After the miner moved on to the next gold discovery, he continued to run into the couple, each time finding them more delapidated than the last. Their neat, clean home was no longer, now replaced by a “refreshment shanty”. Mrs Morland had become “a creature”. The miner could no longer bear to look at her.

Mr Morland was often brutal, repeatedly slamming and crushing Mrs Morland between the door and the wall of their slab hut.

Later, when Mrs Morland finally tried to leave her husband, he beat her to death with an iron hook attached to a windlass rope.

Read more: Hidden women of history: how mother of 8, Mary Anne Allen, made do on the goldfields amid gunshots, rain and sly grog

Sensationalist journalism

Such sensationalist articles often appeared in colonial newspapers, and were written to entertain: they were often more fancy than fact. But many of the details of this story are horrifically, frighteningly real.

While Mrs Morland is fiction, her brutal death appears to have been based on the murder of Isabella Murrell by her husband William Dixon Murrell.

Isabella Robinson (a house servant) married William Dixon Murrell (a chandler) in England in 1852. The couple sailed to Victoria where they had three sons, the last on the goldfields in Dunolly in 1857.

S. T. Gill, ‘Sly grog tent on the swamp Ballaratt [sic]’, 1854. Dixson Library, State Library of New South Wales

In July 1863, William viciously murdered his wife Isabella, beating her naked body for over an hour with three different weapons: a leather saddle strap and buckle, a piece of wood and a rope with an iron hook attached.

After William had beaten Isabella to death, he carried her inside their tent, dressed her in a clean shift and attempted to revive her with warm coffee and a hot flannel. He did not notice she was dead until morning.

When the police found her, Isabella’s lifeless body was cold but her stomach still warm from the flannel.

At the trial, William blamed his dead wife for his behaviour, saying Isabella was an unfaithful drunkard who needed punishing. William pleaded he had dearly loved his wife. William cried he was very sorry for what had occurred, he had no intention of killing Isabella. He was trying to punish her; she was about to repent. He had struck Isabella “in the heat of passion”.

When the defence in the colonial courtrooms argued murder was a “crime of passion”, the wife was often presented as unfaithful, immoral and unrespectable. She was put on trial for her conduct and habits as much as the husband for his acts of violence.

William was committed for Isabella’s murder and sentenced to death (later commuted by a sympathetic judge). After the verdict, William said he was concerned his actions would be perceived poorly. His intention, he said, was never to kill his wife – but to reform her.

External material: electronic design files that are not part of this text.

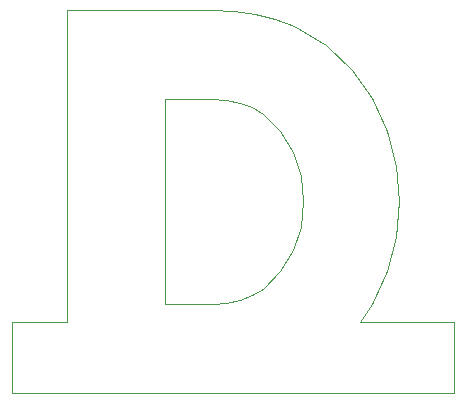
<source format=gm1>
G04 #@! TF.FileFunction,Profile,NP*
%FSLAX46Y46*%
G04 Gerber Fmt 4.6, Leading zero omitted, Abs format (unit mm)*
G04 Created by KiCad (PCBNEW 4.0.0-rc2-stable) date 3/3/2016 3:43:09 PM*
%MOMM*%
G01*
G04 APERTURE LIST*
%ADD10C,0.150000*%
%ADD11C,0.100000*%
G04 APERTURE END LIST*
D10*
D11*
X63560000Y-51160000D02*
X51330000Y-51160000D01*
X51330000Y-51160000D02*
X51330000Y-51150000D01*
X51330000Y-51150000D02*
X46630000Y-51150000D01*
X46630000Y-51150000D02*
X46630000Y-45150000D01*
X46630000Y-45150000D02*
X51330000Y-45150000D01*
X51330000Y-45150000D02*
X51330000Y-18720000D01*
X51330000Y-18720000D02*
X51330000Y-18720000D01*
X51330000Y-18720000D02*
X63560000Y-18720000D01*
X63560000Y-18720000D02*
X65470000Y-18810000D01*
X65470000Y-18810000D02*
X67260000Y-19070000D01*
X67260000Y-19070000D02*
X68940000Y-19500000D01*
X68940000Y-19500000D02*
X70490000Y-20110000D01*
X70490000Y-20110000D02*
X73220000Y-21730000D01*
X73220000Y-21730000D02*
X75450000Y-23800000D01*
X75450000Y-23800000D02*
X77170000Y-26240000D01*
X77170000Y-26240000D02*
X78410000Y-28990000D01*
X78410000Y-28990000D02*
X79160000Y-31920000D01*
X79160000Y-31920000D02*
X79410000Y-34940000D01*
X79410000Y-34940000D02*
X79160000Y-37960000D01*
X79160000Y-37960000D02*
X78410000Y-40890000D01*
X78410000Y-40890000D02*
X77170000Y-43640000D01*
X77170000Y-43640000D02*
X76100000Y-45150000D01*
X76100000Y-45150000D02*
X84110000Y-45150000D01*
X84110000Y-45150000D02*
X84110000Y-51150000D01*
X84110000Y-51150000D02*
X63590000Y-51150000D01*
X63590000Y-51150000D02*
X63560000Y-51160000D01*
X63560000Y-51160000D02*
X63560000Y-51160000D01*
X63560000Y-51160000D02*
X63560000Y-51160000D01*
X64810000Y-43520000D02*
X65940000Y-43290000D01*
X65940000Y-43290000D02*
X66960000Y-42890000D01*
X66960000Y-42890000D02*
X67870000Y-42330000D01*
X67870000Y-42330000D02*
X69370000Y-40890000D01*
X69370000Y-40890000D02*
X70450000Y-39110000D01*
X70450000Y-39110000D02*
X71090000Y-37090000D01*
X71090000Y-37090000D02*
X71300000Y-34940000D01*
X71300000Y-34940000D02*
X71090000Y-32780000D01*
X71090000Y-32780000D02*
X70450000Y-30770000D01*
X70450000Y-30770000D02*
X69370000Y-28990000D01*
X69370000Y-28990000D02*
X67870000Y-27550000D01*
X67870000Y-27550000D02*
X66960000Y-26990000D01*
X66960000Y-26990000D02*
X65940000Y-26590000D01*
X65940000Y-26590000D02*
X64810000Y-26360000D01*
X64810000Y-26360000D02*
X63560000Y-26280000D01*
X63560000Y-26280000D02*
X59630000Y-26280000D01*
X59630000Y-26280000D02*
X59620000Y-26280000D01*
X59620000Y-26280000D02*
X59620000Y-43600000D01*
X59620000Y-43600000D02*
X59630000Y-43600000D01*
X59630000Y-43600000D02*
X63560000Y-43600000D01*
X63560000Y-43600000D02*
X64810000Y-43520000D01*
X64810000Y-43520000D02*
X64810000Y-43520000D01*
X64810000Y-43520000D02*
X64810000Y-43520000D01*
M02*

</source>
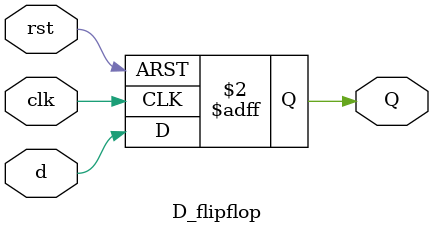
<source format=v>
module D_flipflop (
  input clk,
  input rst,
  input d,
  output reg Q
);
  always @(posedge clk or posedge rst) begin
    if (rst)
      Q <= 0;
    else
      Q <= d;
  end
endmodule

</source>
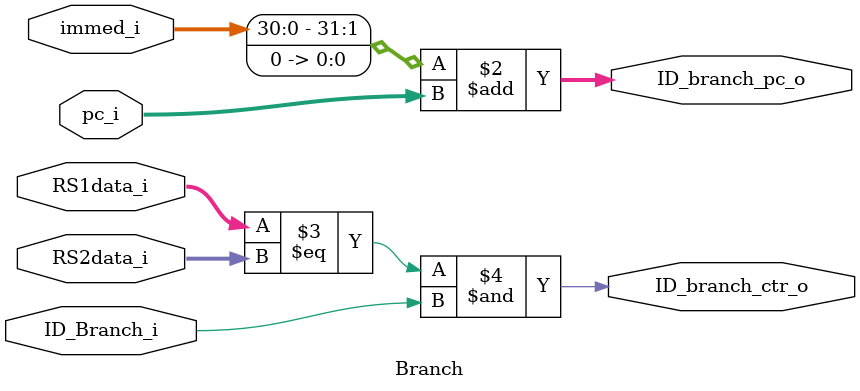
<source format=v>
module Branch(
    immed_i,
    pc_i,
    RS1data_i,
    RS2data_i,
    ID_Branch_i,
    ID_branch_pc_o,
    ID_branch_ctr_o,
);
    input [31:0] immed_i, pc_i;
    input [31:0] RS1data_i, RS2data_i;
    input ID_Branch_i;

    output [31:0] ID_branch_pc_o;
    output ID_branch_ctr_o;

    assign ID_branch_pc_o = (immed_i << 1) + pc_i;
    assign ID_branch_ctr_o = (RS1data_i == RS2data_i) & ID_Branch_i;

endmodule

</source>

The veneer of civilisation

The murder and trial were reported widely, and in graphic detail. Alcohol was blamed for William Dixon Murrell’s descent from a good and loving husband to wife-beating murderer. Isabella was blamed for failing at domesticity, morality and respectability.

After the discovery of gold in Victoria, there was a sharp jump in newspaper reports and articles connected to wife-beating. This coverage mirrored discussions occurring in Britain and the colony more broadly. Politicians, community leaders and newspapers alike expressed concern the scourge of “wife-beating” was a threat to civilisation itself.

The success of empire and the colonisation project was directly connected to a functioning happy and respectable home.

Women were held responsible for men’s behaviour in the newspapers and in the courts. For many women, then as now, the immediate and ongoing consequences of violence in the home were an inescapable part of everyday life.